The continuum of this culture of resistance, of a struggle for a commons, for control over one's own and one's family's life, for non-alienated labour and social interaction, stretches back to the Diggers, Levellers and the Luddites - English radicals struggling against the monarchy, taxes, land enclosure and austerity measures designed to empower a new industrial class, funded by a feudal and colonial land-grab and slavery.
This historical memory, and these beliefs in a global commons, in leaderless, participative organising and grassroots anti-state and anti-capitalist action run deep through the camps. They're also informed by a culture of direct action and a refusal to accept top-down solutions and a system of parliamentary democracy that reduces participation in politics to 16 "X"s in a box in an average lifetime.
But did Scargill and Monbiot really "get" the camp and its cultures of resistance? The latest edition of the NUM's newsletter criticised the camp for being too middle-class, anti-miner, and alienated from "real", genuine working class "realities". Are these representations fair? Many participants in the camp could be defined as the "precariat" - neoliberalism's answer to the proletariat. No longer an urbanised worker in a regular job in for a majority of their working life, the precariat lives and works in a precarious state, at the mercy of a deregulated labour market. Work is dominated by casualisation, flexible and migrant labour, zero-hour contracts, temping, seasonal work, home working, self-employment and unemployment. Many at the camp form a part of this working class, no more in the control of the means of production than energy industry workers here or China or Poland.
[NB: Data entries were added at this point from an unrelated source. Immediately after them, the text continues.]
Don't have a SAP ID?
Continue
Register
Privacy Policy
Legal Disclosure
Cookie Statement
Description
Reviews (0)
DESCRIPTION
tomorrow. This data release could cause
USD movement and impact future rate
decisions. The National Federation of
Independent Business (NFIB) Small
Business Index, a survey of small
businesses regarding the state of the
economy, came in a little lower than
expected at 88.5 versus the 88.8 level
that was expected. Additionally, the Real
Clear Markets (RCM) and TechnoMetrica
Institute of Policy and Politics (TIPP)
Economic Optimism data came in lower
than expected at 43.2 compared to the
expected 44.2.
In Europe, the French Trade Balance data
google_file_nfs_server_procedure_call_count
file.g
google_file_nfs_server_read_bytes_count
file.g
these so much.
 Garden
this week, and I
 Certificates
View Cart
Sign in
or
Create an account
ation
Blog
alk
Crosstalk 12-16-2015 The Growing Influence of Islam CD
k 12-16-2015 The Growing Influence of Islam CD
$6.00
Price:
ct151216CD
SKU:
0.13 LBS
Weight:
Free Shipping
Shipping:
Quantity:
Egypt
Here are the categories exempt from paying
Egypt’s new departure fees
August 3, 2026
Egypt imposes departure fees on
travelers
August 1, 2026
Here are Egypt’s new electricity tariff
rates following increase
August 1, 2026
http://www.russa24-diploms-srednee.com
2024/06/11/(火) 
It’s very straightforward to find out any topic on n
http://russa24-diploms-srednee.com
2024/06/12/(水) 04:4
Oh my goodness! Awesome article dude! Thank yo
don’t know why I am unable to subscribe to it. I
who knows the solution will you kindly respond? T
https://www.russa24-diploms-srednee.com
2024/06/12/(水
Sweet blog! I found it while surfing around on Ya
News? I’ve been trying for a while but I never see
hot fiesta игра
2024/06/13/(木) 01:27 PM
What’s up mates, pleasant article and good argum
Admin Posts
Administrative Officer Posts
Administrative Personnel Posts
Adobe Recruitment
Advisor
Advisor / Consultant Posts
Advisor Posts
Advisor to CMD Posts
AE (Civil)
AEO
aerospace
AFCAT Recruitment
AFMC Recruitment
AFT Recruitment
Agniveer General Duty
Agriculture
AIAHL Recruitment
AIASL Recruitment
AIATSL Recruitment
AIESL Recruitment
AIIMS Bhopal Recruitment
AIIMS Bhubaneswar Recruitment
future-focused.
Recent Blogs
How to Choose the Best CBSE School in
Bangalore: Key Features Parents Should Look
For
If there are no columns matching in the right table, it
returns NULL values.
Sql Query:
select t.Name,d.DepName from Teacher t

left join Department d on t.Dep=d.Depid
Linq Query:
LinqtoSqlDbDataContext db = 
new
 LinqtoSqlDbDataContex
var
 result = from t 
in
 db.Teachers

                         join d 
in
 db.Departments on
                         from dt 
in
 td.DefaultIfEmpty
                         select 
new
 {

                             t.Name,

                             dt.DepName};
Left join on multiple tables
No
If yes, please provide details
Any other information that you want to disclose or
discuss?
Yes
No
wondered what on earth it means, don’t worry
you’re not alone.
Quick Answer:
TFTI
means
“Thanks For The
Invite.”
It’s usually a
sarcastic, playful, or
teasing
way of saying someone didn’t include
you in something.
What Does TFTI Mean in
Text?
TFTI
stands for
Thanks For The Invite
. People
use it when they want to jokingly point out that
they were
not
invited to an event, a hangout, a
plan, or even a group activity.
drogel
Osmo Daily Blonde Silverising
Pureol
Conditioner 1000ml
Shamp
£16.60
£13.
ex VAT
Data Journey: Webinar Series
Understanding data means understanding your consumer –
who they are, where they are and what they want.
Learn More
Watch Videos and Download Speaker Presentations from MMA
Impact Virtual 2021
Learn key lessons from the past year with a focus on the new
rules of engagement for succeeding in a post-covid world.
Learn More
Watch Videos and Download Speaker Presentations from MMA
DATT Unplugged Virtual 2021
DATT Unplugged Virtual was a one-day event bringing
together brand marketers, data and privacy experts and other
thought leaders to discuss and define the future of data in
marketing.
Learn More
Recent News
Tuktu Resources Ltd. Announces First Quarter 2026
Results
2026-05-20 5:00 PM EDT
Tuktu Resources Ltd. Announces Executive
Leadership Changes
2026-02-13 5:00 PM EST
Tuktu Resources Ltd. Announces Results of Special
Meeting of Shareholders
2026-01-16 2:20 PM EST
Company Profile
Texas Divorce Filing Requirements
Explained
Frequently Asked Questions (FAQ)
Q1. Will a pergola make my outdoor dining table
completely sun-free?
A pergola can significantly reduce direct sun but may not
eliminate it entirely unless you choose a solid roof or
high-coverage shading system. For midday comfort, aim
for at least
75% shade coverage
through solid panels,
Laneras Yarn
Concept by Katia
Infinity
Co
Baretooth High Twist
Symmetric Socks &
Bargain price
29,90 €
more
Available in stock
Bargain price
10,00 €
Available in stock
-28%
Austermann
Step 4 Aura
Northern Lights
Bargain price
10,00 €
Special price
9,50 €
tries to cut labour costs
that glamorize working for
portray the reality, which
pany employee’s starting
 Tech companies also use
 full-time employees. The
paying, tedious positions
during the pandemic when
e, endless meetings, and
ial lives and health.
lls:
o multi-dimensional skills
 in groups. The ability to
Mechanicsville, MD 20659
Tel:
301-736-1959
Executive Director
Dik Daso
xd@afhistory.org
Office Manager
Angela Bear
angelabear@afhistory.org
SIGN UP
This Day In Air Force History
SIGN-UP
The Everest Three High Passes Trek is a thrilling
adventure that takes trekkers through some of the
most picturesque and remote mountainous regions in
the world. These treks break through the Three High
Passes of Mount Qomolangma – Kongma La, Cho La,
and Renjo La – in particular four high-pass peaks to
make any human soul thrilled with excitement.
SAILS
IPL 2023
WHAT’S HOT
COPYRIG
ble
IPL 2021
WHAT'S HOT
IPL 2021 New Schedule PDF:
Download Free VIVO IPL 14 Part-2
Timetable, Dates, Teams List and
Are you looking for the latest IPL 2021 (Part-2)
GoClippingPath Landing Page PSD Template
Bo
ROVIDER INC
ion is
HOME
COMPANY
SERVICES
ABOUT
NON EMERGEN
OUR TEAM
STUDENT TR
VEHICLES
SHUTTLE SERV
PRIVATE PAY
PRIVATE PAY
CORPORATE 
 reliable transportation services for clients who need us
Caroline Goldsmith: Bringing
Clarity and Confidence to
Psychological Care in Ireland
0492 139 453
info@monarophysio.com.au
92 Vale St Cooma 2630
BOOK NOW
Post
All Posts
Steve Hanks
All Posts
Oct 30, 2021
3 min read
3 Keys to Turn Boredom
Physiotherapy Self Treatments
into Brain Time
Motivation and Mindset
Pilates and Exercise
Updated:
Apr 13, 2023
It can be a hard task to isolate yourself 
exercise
State solutions to the climate crisis were presented to us 10 years ago through the Kyoto protocol - what were they? To privatise the air we breathe and turn carbon emissions into commodities, to buy and sell atmospheric poison, to create a new market of trading in the means of ecological destruction. It's no wonder many at the camp reject state solutions to climate change.
Entertaining as the two-minutes-in-a-room-full-of-poison standoff between Monbiot and Scargill is, this gesture politics isn't getting to the heart of the fight. The question is, who and under what conditions, controls decision-making, and has climate-changing power? Who will pay the price of exile from family and common land, water and food insecurity, as land and rivers become polluted or diverted into the energy industry's use, for bauxite, uranium, coal, and iron-ore to build new infrastructure, power nuclear energy, expand the global coal market and concomitant infrastructure to perpetuate the whole process?
How do we bring about a transformation which empowers us all? Grassroots organising in cooperative, low-impact, sustainable ways, glimpsed at the Climate Camp, and practised daily by millions, is one way towards this. Another is to live at the sharpest end of climate chaos today.
So how about this for a challenge, George and Arthur? Spend two months, not two minutes, (together!) living in Matlu Camp in Jharsuguda, in Orissa province, India. One of the poorest states on earth, here in the heart of India's coal belt, are families displaced by mining, living in a polluted form of captivity. Where our very own Department for International Development has been restructuring governance, reinforcing the mining industries, and guiding land reforms allowing for the felling of pristine forest, more tribal resettlement and more environmental destruction.
Changing our sources of energy without changing our sources of economic and political power will not make a difference. Neither coal nor nuclear are the "solution", we need a revolution.